### REQUIRED TASKS
[1] In the post on stereotyping, why does the author say everyone is writing leadership books and motivational blogs?
[2] Retype the post on stereotyping starting at "Ok, before you think, uh" and ending at "a city level.".

### EXTRACT PROVIDED
I know, another topic we all know. You ever wonder why everyone is writing leadership books, motivational blogs or anything to do with giving us tips and tricks to living a better life? Well it is because we all want to live a better life. However, we have troubles changing our behaviour or busting our ass to do it. I am not pointing the finger at you alone, I also point it to myself. So, with all my education, training and experience in leadership and coaching, how come I sometimes fall trap to not really learning this. Well, I could talk about many reasons why (hmmm, maybe I should write a book about it), but today I will only talk about the one thing I fell trap to recently, stereotyping.

Ok, before you think, uh oh here comes another moron with opinions about people. You may have the opinion part right, but hopefully not the moron. We all know that stereotyping can be harmful. Stereotyping can bring about a negative perception and you believe they are absolute. It is the absolute part I am writing about. The reason I am coming up with this, is because recently I was part of something that helped me learn about the city I live in. I saw something truly amazing and at the same time sad that stereotyping was happening on a city level.

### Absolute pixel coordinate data
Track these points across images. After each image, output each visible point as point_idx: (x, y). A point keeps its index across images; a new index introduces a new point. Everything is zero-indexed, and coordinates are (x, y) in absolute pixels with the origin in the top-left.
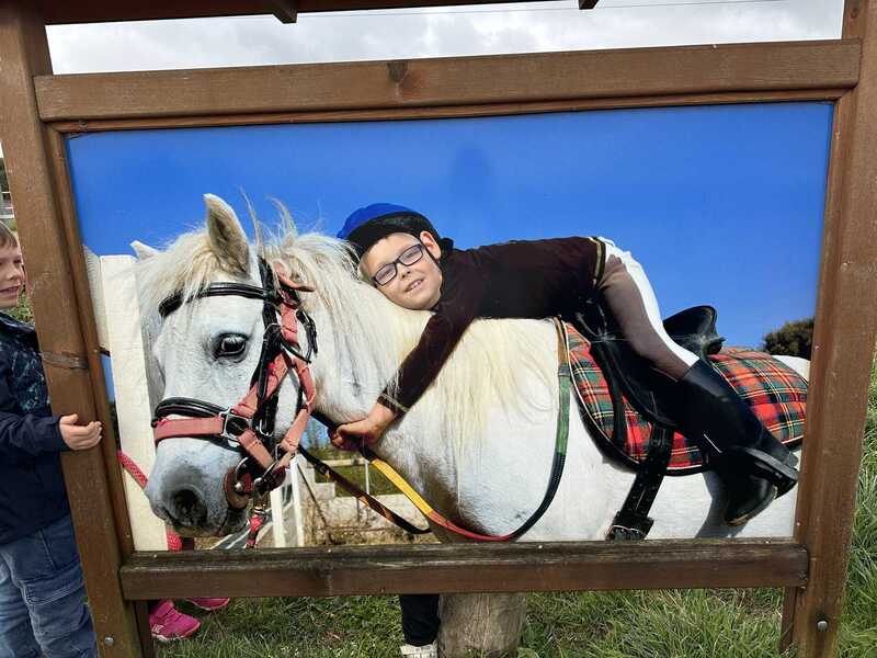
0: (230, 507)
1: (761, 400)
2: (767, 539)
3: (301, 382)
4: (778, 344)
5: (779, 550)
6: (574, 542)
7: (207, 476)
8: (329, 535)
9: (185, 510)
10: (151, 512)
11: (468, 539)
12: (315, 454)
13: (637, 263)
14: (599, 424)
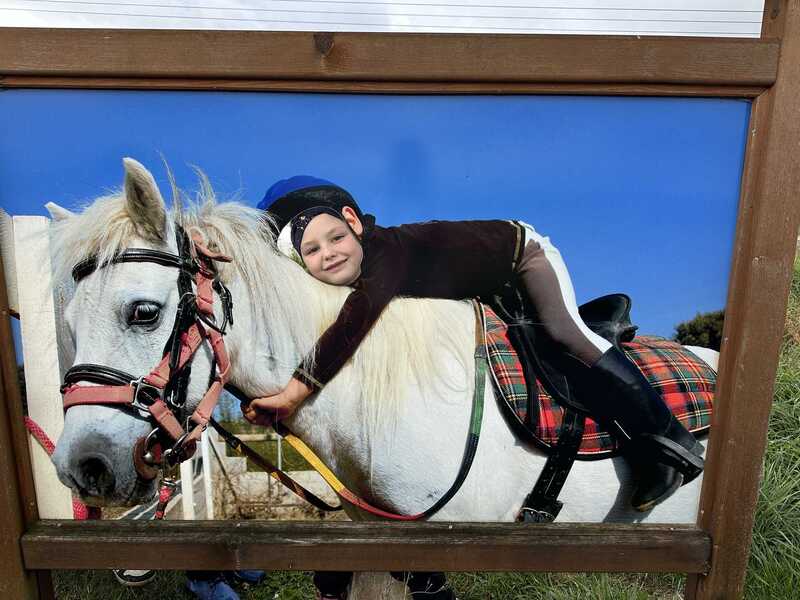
0: (140, 477)
1: (671, 389)
3: (215, 353)
4: (690, 335)
5: (683, 537)
6: (484, 523)
7: (116, 445)
8: (239, 509)
9: (92, 479)
11: (380, 517)
12: (226, 428)
14: (513, 407)
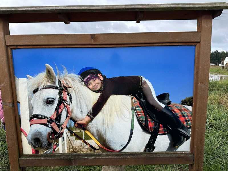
0: (48, 142)
1: (181, 116)
2: (184, 152)
3: (68, 110)
4: (184, 103)
5: (186, 154)
6: (135, 152)
7: (43, 134)
8: (74, 150)
9: (37, 143)
10: (28, 143)
11: (109, 151)
12: (70, 129)
13: (150, 82)
14: (141, 122)
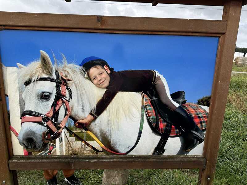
0: (44, 143)
1: (196, 117)
4: (201, 102)
5: (199, 159)
7: (37, 134)
8: (73, 152)
9: (29, 144)
11: (114, 154)
13: (165, 78)
14: (152, 122)
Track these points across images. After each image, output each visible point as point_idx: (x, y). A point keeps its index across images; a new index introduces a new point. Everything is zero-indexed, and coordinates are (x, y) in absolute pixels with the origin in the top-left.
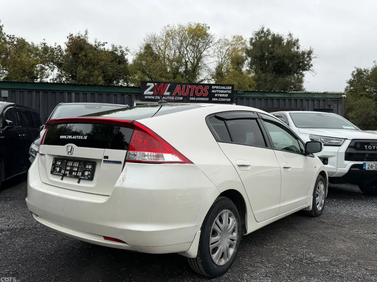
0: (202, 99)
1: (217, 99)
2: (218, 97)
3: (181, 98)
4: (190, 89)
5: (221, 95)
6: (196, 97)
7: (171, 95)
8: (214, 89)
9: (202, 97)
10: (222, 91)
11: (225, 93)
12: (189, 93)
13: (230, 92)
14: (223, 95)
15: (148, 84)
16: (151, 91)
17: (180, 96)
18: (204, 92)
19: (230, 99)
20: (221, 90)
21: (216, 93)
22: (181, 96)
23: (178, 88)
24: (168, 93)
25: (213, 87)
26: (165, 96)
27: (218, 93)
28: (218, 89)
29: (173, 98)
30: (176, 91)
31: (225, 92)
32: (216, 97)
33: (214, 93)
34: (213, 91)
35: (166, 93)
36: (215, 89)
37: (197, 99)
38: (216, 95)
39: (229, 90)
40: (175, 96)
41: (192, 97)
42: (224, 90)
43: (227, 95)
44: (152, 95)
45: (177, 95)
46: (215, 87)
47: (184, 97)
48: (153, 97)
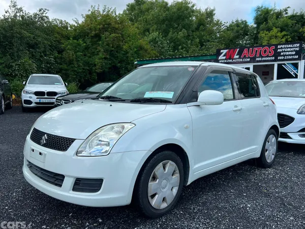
0: (268, 59)
1: (283, 58)
2: (284, 56)
3: (249, 60)
4: (257, 51)
5: (287, 53)
6: (262, 57)
7: (240, 58)
8: (280, 48)
9: (268, 56)
10: (289, 50)
11: (292, 51)
12: (256, 55)
13: (297, 49)
14: (290, 53)
15: (222, 51)
16: (224, 56)
17: (247, 58)
18: (270, 52)
19: (297, 56)
20: (287, 48)
21: (282, 52)
22: (249, 58)
23: (245, 51)
24: (238, 56)
25: (279, 47)
26: (235, 59)
27: (285, 51)
28: (285, 48)
29: (241, 60)
30: (244, 54)
31: (292, 49)
32: (282, 56)
33: (280, 52)
34: (279, 50)
35: (236, 57)
36: (282, 48)
37: (263, 59)
38: (282, 54)
39: (297, 47)
40: (243, 59)
41: (258, 57)
42: (291, 48)
43: (294, 53)
44: (225, 59)
45: (245, 57)
46: (281, 46)
47: (251, 58)
48: (226, 61)
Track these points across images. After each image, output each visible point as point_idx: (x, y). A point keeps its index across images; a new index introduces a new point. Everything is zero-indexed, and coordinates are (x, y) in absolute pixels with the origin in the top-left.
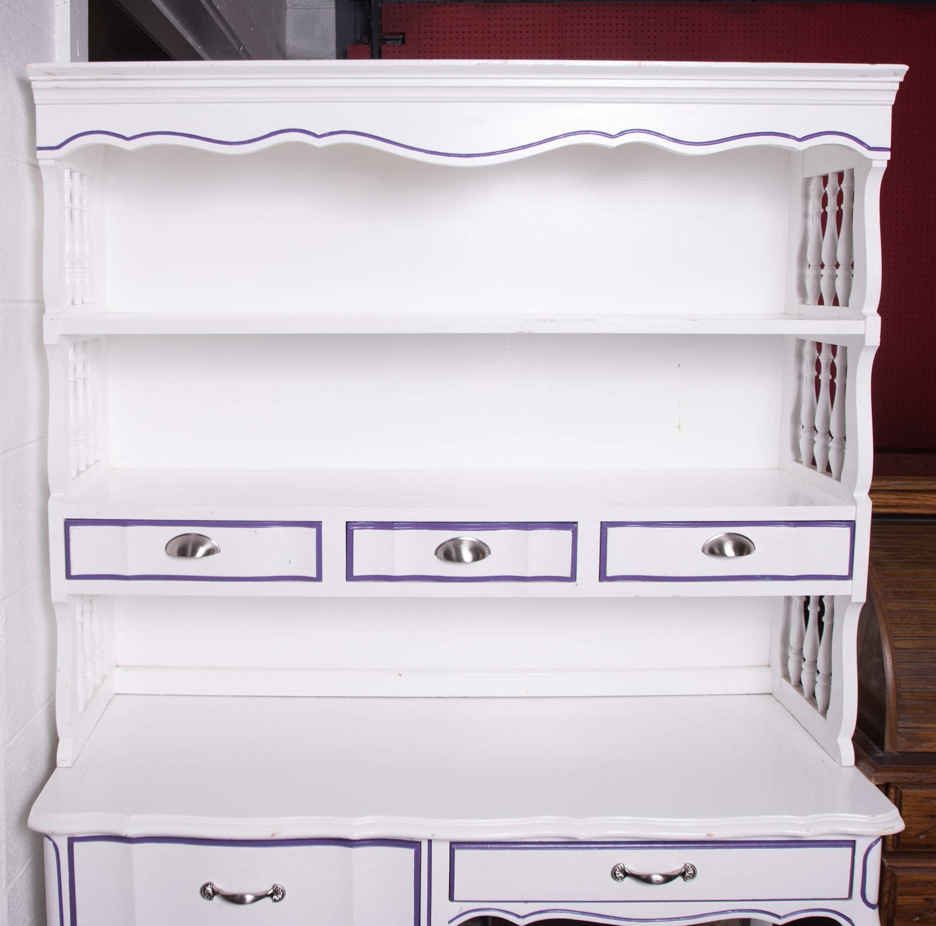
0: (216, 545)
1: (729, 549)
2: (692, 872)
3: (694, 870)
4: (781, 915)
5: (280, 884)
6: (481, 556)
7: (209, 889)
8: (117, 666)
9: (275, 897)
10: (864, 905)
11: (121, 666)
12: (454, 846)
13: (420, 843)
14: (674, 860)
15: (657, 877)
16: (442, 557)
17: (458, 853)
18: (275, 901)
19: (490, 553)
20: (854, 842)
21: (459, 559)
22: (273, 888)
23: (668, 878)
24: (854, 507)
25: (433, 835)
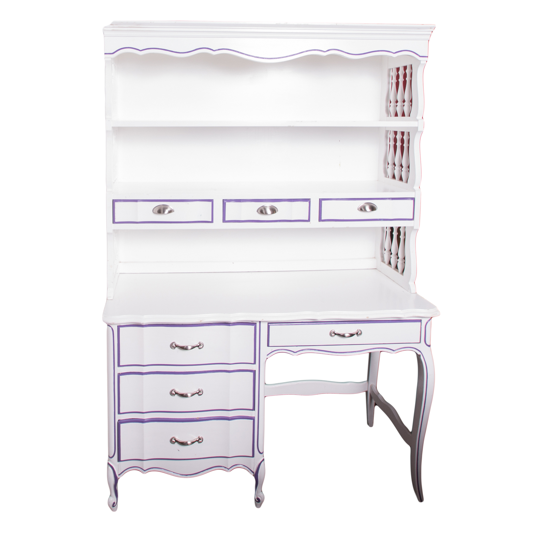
0: (173, 209)
1: (368, 208)
2: (360, 333)
3: (361, 332)
4: (394, 350)
5: (202, 341)
6: (274, 212)
7: (174, 345)
8: (120, 262)
9: (200, 347)
10: (425, 345)
11: (122, 262)
12: (269, 324)
13: (256, 323)
14: (353, 328)
15: (347, 335)
16: (260, 212)
17: (271, 327)
18: (200, 348)
19: (278, 211)
20: (421, 320)
21: (266, 213)
22: (199, 343)
23: (352, 335)
24: (414, 192)
25: (263, 319)
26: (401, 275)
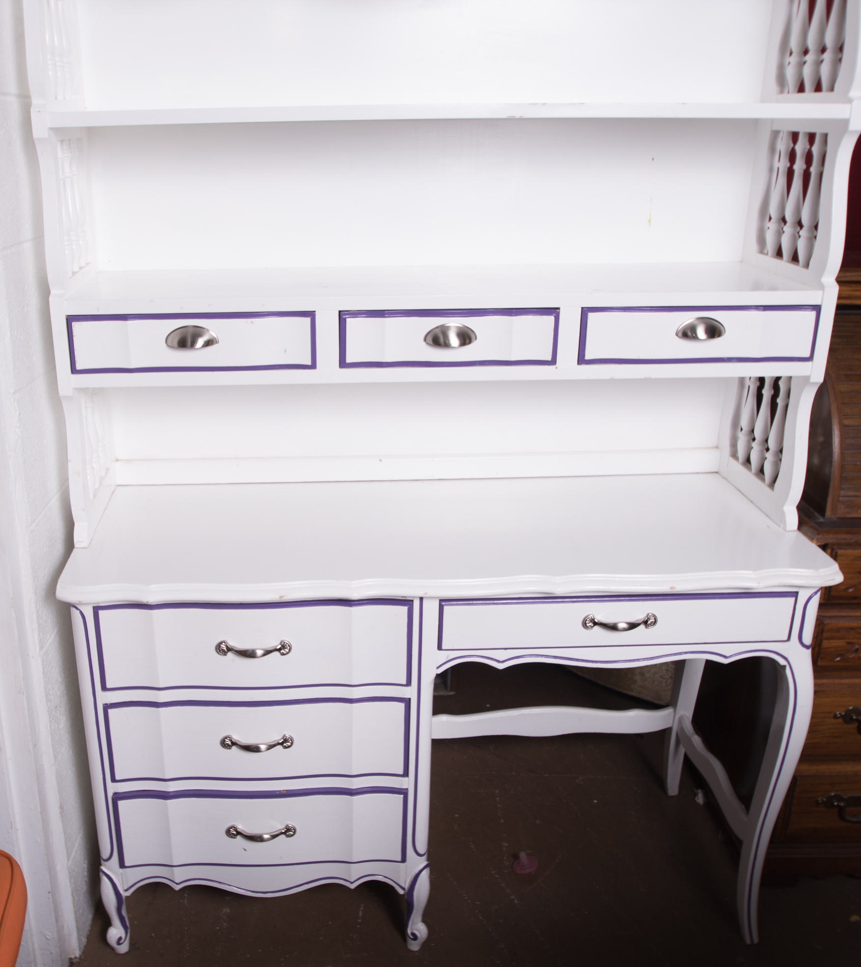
0: (215, 336)
1: (701, 332)
2: (653, 620)
3: (655, 619)
4: (727, 655)
5: (287, 640)
6: (468, 341)
7: (223, 646)
8: (117, 460)
9: (282, 651)
10: (799, 646)
11: (121, 460)
12: (443, 603)
13: (412, 601)
14: (637, 611)
15: (622, 625)
16: (431, 342)
17: (447, 609)
18: (283, 654)
19: (476, 339)
20: (797, 593)
21: (446, 345)
22: (281, 644)
23: (632, 626)
24: (821, 292)
25: (426, 593)
26: (768, 490)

### YOUR WRITTEN ANSWERS
[1] Everyone writes them because we all want to live a better life.

[2]
Ok, before you think, uh oh here comes another moron with opinions about people. You may have the opinion part right, but hopefully not the moron. We all know that stereotyping can be harmful. Stereotyping can bring about a negative perception and you believe they are absolute. It is the absolute part I am writing about. The reason I am coming up with this, is because recently I was part of something that helped me learn about the city I live in. I saw something truly amazing and at the same time sad that stereotyping was happening on a city level.